TASK BRIEF:
Print the lines below exactly as written, with none missing.

DATA FOR ANALYSIS:
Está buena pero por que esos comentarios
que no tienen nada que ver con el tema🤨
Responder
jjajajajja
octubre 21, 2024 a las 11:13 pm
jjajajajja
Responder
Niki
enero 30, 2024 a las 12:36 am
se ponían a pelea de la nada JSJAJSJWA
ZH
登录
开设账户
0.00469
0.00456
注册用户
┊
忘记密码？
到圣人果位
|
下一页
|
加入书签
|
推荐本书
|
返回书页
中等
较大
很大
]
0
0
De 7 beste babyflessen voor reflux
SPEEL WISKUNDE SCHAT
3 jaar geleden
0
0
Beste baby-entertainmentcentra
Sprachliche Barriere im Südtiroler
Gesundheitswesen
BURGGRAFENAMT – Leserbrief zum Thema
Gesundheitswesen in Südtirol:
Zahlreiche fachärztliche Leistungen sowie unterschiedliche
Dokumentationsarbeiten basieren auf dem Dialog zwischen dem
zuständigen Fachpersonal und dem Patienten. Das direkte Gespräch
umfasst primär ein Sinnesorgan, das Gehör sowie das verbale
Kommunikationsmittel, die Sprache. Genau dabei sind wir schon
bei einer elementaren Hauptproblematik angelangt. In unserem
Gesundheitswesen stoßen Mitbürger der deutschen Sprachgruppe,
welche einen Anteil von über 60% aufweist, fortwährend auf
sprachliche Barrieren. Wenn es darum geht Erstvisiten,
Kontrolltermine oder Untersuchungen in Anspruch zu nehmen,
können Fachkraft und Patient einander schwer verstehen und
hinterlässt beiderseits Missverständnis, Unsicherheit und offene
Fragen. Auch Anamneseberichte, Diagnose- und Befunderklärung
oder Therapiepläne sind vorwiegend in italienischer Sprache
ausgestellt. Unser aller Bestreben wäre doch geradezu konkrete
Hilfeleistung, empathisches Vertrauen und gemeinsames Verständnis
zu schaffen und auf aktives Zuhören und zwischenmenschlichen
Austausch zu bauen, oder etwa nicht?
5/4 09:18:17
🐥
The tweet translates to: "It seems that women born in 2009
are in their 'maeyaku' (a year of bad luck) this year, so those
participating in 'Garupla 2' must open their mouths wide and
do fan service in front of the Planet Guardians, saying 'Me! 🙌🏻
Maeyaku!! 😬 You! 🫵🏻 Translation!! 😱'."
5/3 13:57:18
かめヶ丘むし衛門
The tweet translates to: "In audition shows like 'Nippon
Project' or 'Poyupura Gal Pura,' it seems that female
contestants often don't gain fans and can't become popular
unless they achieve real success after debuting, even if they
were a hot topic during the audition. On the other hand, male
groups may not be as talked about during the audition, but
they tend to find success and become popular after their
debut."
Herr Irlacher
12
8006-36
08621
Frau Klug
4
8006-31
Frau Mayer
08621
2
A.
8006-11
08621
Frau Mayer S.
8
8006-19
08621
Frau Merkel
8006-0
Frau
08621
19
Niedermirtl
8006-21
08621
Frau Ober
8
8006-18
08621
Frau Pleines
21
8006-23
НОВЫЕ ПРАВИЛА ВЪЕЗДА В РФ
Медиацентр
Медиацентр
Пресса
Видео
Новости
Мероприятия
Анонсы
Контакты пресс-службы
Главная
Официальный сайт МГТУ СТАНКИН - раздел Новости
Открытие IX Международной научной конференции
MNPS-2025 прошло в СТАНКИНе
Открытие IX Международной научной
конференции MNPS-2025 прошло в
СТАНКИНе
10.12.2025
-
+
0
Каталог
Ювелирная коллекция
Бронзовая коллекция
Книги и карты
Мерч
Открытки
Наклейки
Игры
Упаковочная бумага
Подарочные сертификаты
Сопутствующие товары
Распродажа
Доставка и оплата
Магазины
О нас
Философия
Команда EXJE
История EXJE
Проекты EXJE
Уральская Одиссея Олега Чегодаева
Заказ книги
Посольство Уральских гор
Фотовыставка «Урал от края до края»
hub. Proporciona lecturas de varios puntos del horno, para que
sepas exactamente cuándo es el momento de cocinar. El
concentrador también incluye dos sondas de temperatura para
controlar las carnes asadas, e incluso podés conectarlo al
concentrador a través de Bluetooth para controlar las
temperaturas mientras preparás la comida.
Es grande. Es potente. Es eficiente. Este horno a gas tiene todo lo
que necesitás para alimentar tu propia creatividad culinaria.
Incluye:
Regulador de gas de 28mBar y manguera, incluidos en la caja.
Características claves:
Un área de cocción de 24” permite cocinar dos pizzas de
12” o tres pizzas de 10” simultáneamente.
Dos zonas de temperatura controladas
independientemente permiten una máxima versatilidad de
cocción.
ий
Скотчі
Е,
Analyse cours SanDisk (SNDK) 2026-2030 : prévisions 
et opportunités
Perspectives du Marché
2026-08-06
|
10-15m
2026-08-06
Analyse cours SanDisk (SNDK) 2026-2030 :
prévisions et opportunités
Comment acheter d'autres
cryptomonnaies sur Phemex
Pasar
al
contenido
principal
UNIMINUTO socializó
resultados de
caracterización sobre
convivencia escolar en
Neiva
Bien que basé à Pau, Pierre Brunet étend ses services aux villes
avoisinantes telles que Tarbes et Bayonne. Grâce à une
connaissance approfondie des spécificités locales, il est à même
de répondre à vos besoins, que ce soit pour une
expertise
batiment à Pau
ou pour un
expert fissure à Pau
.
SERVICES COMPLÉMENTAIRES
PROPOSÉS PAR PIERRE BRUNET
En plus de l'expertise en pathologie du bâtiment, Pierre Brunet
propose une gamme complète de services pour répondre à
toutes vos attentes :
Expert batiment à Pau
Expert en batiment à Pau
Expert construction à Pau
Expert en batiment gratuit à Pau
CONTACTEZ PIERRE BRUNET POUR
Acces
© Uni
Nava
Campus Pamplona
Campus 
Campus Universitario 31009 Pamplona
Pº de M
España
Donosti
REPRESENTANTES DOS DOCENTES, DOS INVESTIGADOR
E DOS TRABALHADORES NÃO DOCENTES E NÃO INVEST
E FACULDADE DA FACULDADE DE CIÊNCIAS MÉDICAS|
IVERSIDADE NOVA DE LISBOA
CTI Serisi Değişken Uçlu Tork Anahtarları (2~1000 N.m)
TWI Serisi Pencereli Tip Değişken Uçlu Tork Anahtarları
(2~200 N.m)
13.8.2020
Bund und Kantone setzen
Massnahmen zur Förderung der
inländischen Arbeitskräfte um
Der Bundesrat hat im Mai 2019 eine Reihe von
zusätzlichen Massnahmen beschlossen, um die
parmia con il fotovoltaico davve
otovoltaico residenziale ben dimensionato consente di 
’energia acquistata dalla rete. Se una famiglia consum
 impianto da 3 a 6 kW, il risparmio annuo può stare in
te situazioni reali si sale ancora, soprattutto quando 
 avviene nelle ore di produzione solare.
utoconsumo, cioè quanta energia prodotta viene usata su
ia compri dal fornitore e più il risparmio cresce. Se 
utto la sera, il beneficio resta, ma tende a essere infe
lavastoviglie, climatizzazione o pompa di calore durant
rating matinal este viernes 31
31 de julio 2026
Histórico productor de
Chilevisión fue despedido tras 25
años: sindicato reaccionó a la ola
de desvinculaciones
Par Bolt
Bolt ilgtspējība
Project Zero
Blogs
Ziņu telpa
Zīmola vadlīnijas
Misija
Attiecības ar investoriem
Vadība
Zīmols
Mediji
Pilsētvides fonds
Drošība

TASK ANSWER:
Está buena pero por que esos comentarios
que no tienen nada que ver con el tema🤨
Responder
jjajajajja
octubre 21, 2024 a las 11:13 pm
jjajajajja
Responder
Niki
enero 30, 2024 a las 12:36 am
se ponían a pelea de la nada JSJAJSJWA
ZH
登录
开设账户
0.00469
0.00456
注册用户
┊
忘记密码？
到圣人果位
|
下一页
|
加入书签
|
推荐本书
|
返回书页
中等
较大
很大
]
0
0
De 7 beste babyflessen voor reflux
SPEEL WISKUNDE SCHAT
3 jaar geleden
0
0
Beste baby-entertainmentcentra
Sprachliche Barriere im Südtiroler
Gesundheitswesen
BURGGRAFENAMT – Leserbrief zum Thema
Gesundheitswesen in Südtirol:
Zahlreiche fachärztliche Leistungen sowie unterschiedliche
Dokumentationsarbeiten basieren auf dem Dialog zwischen dem
zuständigen Fachpersonal und dem Patienten. Das direkte Gespräch
umfasst primär ein Sinnesorgan, das Gehör sowie das verbale
Kommunikationsmittel, die Sprache. Genau dabei sind wir schon
bei einer elementaren Hauptproblematik angelangt. In unserem
Gesundheitswesen stoßen Mitbürger der deutschen Sprachgruppe,
welche einen Anteil von über 60% aufweist, fortwährend auf
sprachliche Barrieren. Wenn es darum geht Erstvisiten,
Kontrolltermine oder Untersuchungen in Anspruch zu nehmen,
können Fachkraft und Patient einander schwer verstehen und
hinterlässt beiderseits Missverständnis, Unsicherheit und offene
Fragen. Auch Anamneseberichte, Diagnose- und Befunderklärung
oder Therapiepläne sind vorwiegend in italienischer Sprache
ausgestellt. Unser aller Bestreben wäre doch geradezu konkrete
Hilfeleistung, empathisches Vertrauen und gemeinsames Verständnis
zu schaffen und auf aktives Zuhören und zwischenmenschlichen
Austausch zu bauen, oder etwa nicht?
5/4 09:18:17
🐥
The tweet translates to: "It seems that women born in 2009
are in their 'maeyaku' (a year of bad luck) this year, so those
participating in 'Garupla 2' must open their mouths wide and
do fan service in front of the Planet Guardians, saying 'Me! 🙌🏻
Maeyaku!! 😬 You! 🫵🏻 Translation!! 😱'."
5/3 13:57:18
かめヶ丘むし衛門
The tweet translates to: "In audition shows like 'Nippon
Project' or 'Poyupura Gal Pura,' it seems that female
contestants often don't gain fans and can't become popular
unless they achieve real success after debuting, even if they
were a hot topic during the audition. On the other hand, male
groups may not be as talked about during the audition, but
they tend to find success and become popular after their
debut."
Herr Irlacher
12
8006-36
08621
Frau Klug
4
8006-31
Frau Mayer
08621
2
A.
8006-11
08621
Frau Mayer S.
8
8006-19
08621
Frau Merkel
8006-0
Frau
08621
19
Niedermirtl
8006-21
08621
Frau Ober
8
8006-18
08621
Frau Pleines
21
8006-23
НОВЫЕ ПРАВИЛА ВЪЕЗДА В РФ
Медиацентр
Медиацентр
Пресса
Видео
Новости
Мероприятия
Анонсы
Контакты пресс-службы
Главная
Официальный сайт МГТУ СТАНКИН - раздел Новости
Открытие IX Международной научной конференции
MNPS-2025 прошло в СТАНКИНе
Открытие IX Международной научной
конференции MNPS-2025 прошло в
СТАНКИНе
10.12.2025
-
+
0
Каталог
Ювелирная коллекция
Бронзовая коллекция
Книги и карты
Мерч
Открытки
Наклейки
Игры
Упаковочная бумага
Подарочные сертификаты
Сопутствующие товары
Распродажа
Доставка и оплата
Магазины
О нас
Философия
Команда EXJE
История EXJE
Проекты EXJE
Уральская Одиссея Олега Чегодаева
Заказ книги
Посольство Уральских гор
Фотовыставка «Урал от края до края»
hub. Proporciona lecturas de varios puntos del horno, para que
sepas exactamente cuándo es el momento de cocinar. El
concentrador también incluye dos sondas de temperatura para
controlar las carnes asadas, e incluso podés conectarlo al
concentrador a través de Bluetooth para controlar las
temperaturas mientras preparás la comida.
Es grande. Es potente. Es eficiente. Este horno a gas tiene todo lo
que necesitás para alimentar tu propia creatividad culinaria.
Incluye:
Regulador de gas de 28mBar y manguera, incluidos en la caja.
Características claves:
Un área de cocción de 24” permite cocinar dos pizzas de
12” o tres pizzas de 10” simultáneamente.
Dos zonas de temperatura controladas
independientemente permiten una máxima versatilidad de
cocción.
ий
Скотчі
Е,
Analyse cours SanDisk (SNDK) 2026-2030 : prévisions 
et opportunités
Perspectives du Marché
2026-08-06
|
10-15m
2026-08-06
Analyse cours SanDisk (SNDK) 2026-2030 :
prévisions et opportunités
Comment acheter d'autres
cryptomonnaies sur Phemex
Pasar
al
contenido
principal
UNIMINUTO socializó
resultados de
caracterización sobre
convivencia escolar en
Neiva
Bien que basé à Pau, Pierre Brunet étend ses services aux villes
avoisinantes telles que Tarbes et Bayonne. Grâce à une
connaissance approfondie des spécificités locales, il est à même
de répondre à vos besoins, que ce soit pour une
expertise
batiment à Pau
ou pour un
expert fissure à Pau
.
SERVICES COMPLÉMENTAIRES
PROPOSÉS PAR PIERRE BRUNET
En plus de l'expertise en pathologie du bâtiment, Pierre Brunet
propose une gamme complète de services pour répondre à
toutes vos attentes :
Expert batiment à Pau
Expert en batiment à Pau
Expert construction à Pau
Expert en batiment gratuit à Pau
CONTACTEZ PIERRE BRUNET POUR
Acces
© Uni
Nava
Campus Pamplona
Campus 
Campus Universitario 31009 Pamplona
Pº de M
España
Donosti
REPRESENTANTES DOS DOCENTES, DOS INVESTIGADOR
E DOS TRABALHADORES NÃO DOCENTES E NÃO INVEST
E FACULDADE DA FACULDADE DE CIÊNCIAS MÉDICAS|
IVERSIDADE NOVA DE LISBOA
CTI Serisi Değişken Uçlu Tork Anahtarları (2~1000 N.m)
TWI Serisi Pencereli Tip Değişken Uçlu Tork Anahtarları
(2~200 N.m)
13.8.2020
Bund und Kantone setzen
Massnahmen zur Förderung der
inländischen Arbeitskräfte um
Der Bundesrat hat im Mai 2019 eine Reihe von
zusätzlichen Massnahmen beschlossen, um die
parmia con il fotovoltaico davve
otovoltaico residenziale ben dimensionato consente di 
’energia acquistata dalla rete. Se una famiglia consum
 impianto da 3 a 6 kW, il risparmio annuo può stare in
te situazioni reali si sale ancora, soprattutto quando 
 avviene nelle ore di produzione solare.
utoconsumo, cioè quanta energia prodotta viene usata su
ia compri dal fornitore e più il risparmio cresce. Se 
utto la sera, il beneficio resta, ma tende a essere infe
lavastoviglie, climatizzazione o pompa di calore durant
rating matinal este viernes 31
31 de julio 2026
Histórico productor de
Chilevisión fue despedido tras 25
años: sindicato reaccionó a la ola
de desvinculaciones
Par Bolt
Bolt ilgtspējība
Project Zero
Blogs
Ziņu telpa
Zīmola vadlīnijas
Misija
Attiecības ar investoriem
Vadība
Zīmols
Mediji
Pilsētvides fonds
Drošība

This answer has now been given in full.